== Page extract ==
■ ■ ■ ■ ■ ■ ■

The report sheds more light on a third figure in an attack that threw
British and Russian relations into a tailspin — each expelled diplomats
from the other country — and led to the fatal poisoning of a British
woman after the discarded Novichok nerve agent was found in a perfume
bottle in the trash.
Bellingcat said it had traced phone calls made by the officer, who was
identified as Denis Sergeyev but who traveled under the name Sergei
Fedotov. It obtained his metadata from an employee of a Russian mobile
operator, who says that the leak did not breach privacy laws because
Sergei Fedotov, the individual to whom the number is registered, does
not exist.
Moscow has long denied any involvement in the attack on Mr. Skripal, who
was living in the English city of Salisbury after being released from a
Russian prison in a spy swap. He and his daughter, Yulia Skripal,
survived the poisoning attempt, and now remain in an undisclosed location.
President Vladimir V. Putin of Russia insisted in an interview published
on Friday by The Financial Times that Russia had not tried to poison Mr.
Skripal, arguing that he had already served a sentence in a Russian
prison for assisting British intelligence. He did, however, speak with
open contempt for traitors in general.
“Treason is the gravest crime possible, and traitors must be punished,”

■ ■ ■ ■ ■ ■ ■

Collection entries
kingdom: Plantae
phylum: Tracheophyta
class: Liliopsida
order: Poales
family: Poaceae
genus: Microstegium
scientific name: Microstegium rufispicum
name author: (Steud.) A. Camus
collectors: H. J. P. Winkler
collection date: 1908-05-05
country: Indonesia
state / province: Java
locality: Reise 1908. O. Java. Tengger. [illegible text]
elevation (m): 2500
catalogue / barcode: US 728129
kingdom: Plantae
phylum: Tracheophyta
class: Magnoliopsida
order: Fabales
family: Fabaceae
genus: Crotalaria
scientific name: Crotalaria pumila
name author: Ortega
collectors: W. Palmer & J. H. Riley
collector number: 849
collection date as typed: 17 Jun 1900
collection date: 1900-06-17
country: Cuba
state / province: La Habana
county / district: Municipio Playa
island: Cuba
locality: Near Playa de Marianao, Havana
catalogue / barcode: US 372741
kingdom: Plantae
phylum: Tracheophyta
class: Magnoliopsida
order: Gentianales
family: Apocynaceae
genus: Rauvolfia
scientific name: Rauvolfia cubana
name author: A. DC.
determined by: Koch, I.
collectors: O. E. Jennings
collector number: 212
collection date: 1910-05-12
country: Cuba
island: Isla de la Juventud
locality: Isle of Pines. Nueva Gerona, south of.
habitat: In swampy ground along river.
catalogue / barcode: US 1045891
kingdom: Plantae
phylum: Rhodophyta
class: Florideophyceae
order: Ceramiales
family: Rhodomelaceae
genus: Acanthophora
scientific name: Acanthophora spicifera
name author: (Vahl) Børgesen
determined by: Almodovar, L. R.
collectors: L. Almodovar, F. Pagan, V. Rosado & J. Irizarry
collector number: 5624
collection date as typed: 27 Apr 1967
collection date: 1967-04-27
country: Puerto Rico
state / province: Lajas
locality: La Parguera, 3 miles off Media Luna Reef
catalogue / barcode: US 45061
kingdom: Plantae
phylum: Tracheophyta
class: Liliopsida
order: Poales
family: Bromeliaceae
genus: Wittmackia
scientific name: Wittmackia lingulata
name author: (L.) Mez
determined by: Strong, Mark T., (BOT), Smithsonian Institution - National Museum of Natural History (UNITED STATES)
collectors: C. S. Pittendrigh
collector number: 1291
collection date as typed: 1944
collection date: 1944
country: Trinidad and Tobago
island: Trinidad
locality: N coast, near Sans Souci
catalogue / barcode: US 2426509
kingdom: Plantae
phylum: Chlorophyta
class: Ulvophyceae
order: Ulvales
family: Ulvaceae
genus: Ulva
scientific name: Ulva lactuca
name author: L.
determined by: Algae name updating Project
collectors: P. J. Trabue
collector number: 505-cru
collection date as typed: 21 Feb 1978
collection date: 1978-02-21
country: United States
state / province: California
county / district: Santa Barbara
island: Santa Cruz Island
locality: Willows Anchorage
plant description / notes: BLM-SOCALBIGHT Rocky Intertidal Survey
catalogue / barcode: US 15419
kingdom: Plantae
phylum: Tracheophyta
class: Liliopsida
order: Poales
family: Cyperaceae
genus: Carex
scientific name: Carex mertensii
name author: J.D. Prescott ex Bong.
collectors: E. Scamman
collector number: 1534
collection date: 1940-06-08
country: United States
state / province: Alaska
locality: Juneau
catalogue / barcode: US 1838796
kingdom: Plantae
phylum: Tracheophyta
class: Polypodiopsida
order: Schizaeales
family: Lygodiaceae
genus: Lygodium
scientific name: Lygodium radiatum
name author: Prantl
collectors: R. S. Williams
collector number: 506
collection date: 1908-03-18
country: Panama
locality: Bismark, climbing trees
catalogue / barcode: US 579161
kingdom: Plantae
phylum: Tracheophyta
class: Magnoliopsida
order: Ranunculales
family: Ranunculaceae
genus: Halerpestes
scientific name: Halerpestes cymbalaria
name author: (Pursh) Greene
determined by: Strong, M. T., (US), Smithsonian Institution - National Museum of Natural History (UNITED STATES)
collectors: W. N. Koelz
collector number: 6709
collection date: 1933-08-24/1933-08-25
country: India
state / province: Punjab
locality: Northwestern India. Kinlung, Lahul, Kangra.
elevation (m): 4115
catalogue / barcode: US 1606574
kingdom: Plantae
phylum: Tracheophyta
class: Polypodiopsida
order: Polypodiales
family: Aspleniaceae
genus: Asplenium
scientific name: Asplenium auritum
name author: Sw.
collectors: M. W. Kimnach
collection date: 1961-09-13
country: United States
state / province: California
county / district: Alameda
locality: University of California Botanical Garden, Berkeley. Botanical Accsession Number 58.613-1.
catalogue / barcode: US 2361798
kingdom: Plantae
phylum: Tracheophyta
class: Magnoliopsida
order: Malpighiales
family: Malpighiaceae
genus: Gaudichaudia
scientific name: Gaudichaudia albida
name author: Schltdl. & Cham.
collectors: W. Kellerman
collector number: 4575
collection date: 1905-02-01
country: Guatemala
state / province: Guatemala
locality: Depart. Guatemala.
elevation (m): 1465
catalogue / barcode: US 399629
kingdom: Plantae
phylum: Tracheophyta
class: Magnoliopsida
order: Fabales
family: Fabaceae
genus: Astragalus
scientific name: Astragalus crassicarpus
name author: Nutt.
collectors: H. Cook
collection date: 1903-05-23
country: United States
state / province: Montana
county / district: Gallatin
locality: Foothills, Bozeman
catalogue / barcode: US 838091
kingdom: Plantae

■ ■ ■ ■ ■ ■ ■

== Prompt 1 ==
Duplicate a part of the news excerpt on the Skripal poisoning, starting at the words "Moscow has long" and ending after the words "traitors in general.".
== Prompt 2 ==
Answer these questions from the news excerpt on the Skripal poisoning:
(a) Under what name did the officer identified as Denis Sergeyev travel?
(b) In which English city was Mr. Skripal living?
(c) Which publication published the interview with President Putin on Friday?

== Exercise solution 1 ==
Moscow has long denied any involvement in the attack on Mr. Skripal, who
was living in the English city of Salisbury after being released from a
Russian prison in a spy swap. He and his daughter, Yulia Skripal,
survived the poisoning attempt, and now remain in an undisclosed location.
President Vladimir V. Putin of Russia insisted in an interview published
on Friday by The Financial Times that Russia had not tried to poison Mr.
Skripal, arguing that he had already served a sentence in a Russian
prison for assisting British intelligence. He did, however, speak with
open contempt for traitors in general.

== Exercise solution 2 ==
(a) Sergei Fedotov
(b) Salisbury
(c) The Financial Times